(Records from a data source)
━━━━━━━━━━━━━━━━

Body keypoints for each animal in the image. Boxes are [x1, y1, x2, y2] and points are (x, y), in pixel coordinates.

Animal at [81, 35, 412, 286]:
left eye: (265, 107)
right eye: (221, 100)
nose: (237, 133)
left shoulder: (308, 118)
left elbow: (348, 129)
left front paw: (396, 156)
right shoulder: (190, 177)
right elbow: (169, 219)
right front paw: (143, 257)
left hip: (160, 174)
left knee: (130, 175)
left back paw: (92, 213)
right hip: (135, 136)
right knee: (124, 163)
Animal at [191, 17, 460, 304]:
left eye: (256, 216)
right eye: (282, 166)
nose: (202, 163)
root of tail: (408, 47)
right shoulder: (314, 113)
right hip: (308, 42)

━━━━━━━━━━━━━━━━

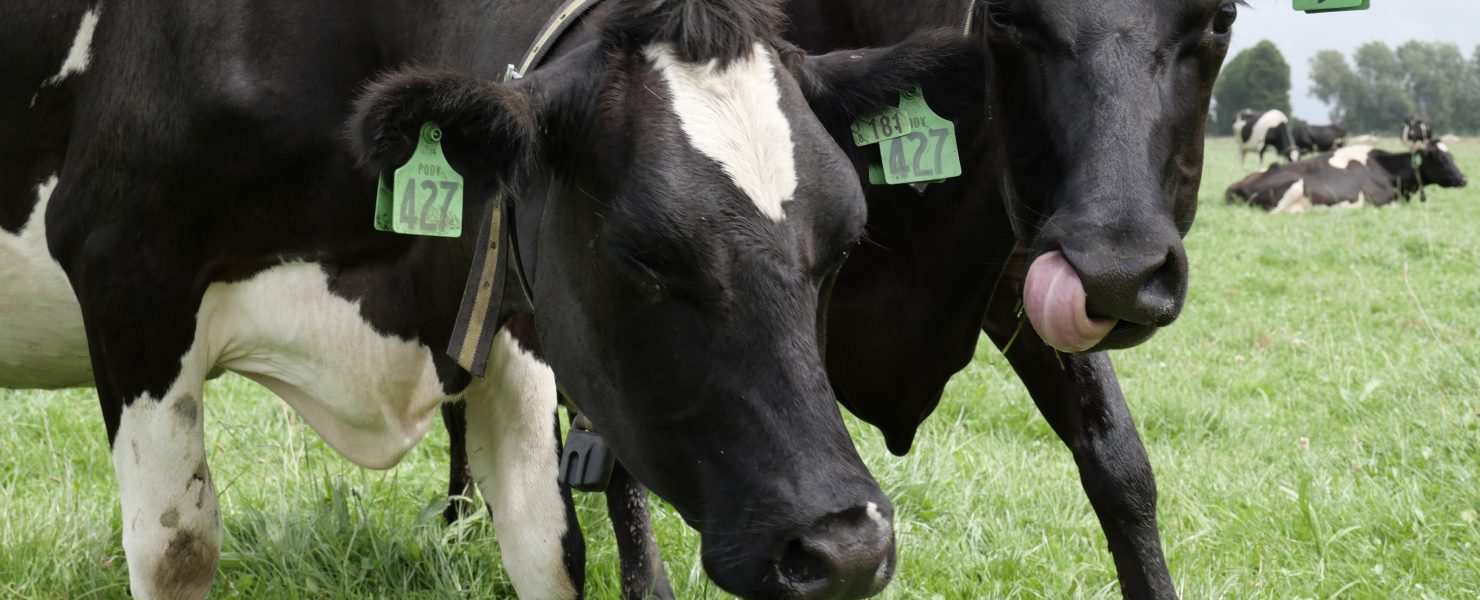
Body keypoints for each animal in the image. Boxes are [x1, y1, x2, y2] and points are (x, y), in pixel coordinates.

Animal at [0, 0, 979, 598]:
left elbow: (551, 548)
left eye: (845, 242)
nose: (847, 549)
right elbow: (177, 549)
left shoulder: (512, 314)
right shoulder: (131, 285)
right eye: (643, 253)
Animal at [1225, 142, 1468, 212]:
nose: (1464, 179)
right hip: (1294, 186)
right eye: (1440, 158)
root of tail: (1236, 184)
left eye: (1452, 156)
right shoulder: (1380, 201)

━━━━━━━━━━━━━━━━

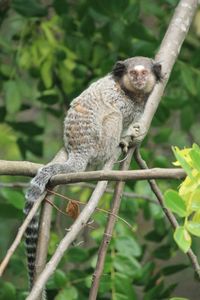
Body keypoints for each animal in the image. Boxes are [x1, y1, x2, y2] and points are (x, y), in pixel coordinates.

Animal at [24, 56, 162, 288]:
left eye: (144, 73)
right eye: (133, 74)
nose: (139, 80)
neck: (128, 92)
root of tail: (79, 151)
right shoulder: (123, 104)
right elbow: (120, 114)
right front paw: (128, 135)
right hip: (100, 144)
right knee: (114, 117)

━━━━━━━━━━━━━━━━

▶ **What is needed**
Above are the records; from them, give again exactly the lines from the one containing "left back paw: (92, 213)" through the one containing "right hip: (308, 42)", both included.

▶ **Task result**
left back paw: (92, 213)
right hip: (135, 136)
right knee: (124, 163)
Animal at [191, 17, 460, 304]:
left eye: (256, 216)
right eye: (282, 166)
nose: (202, 163)
root of tail: (408, 47)
right shoulder: (314, 113)
right hip: (308, 42)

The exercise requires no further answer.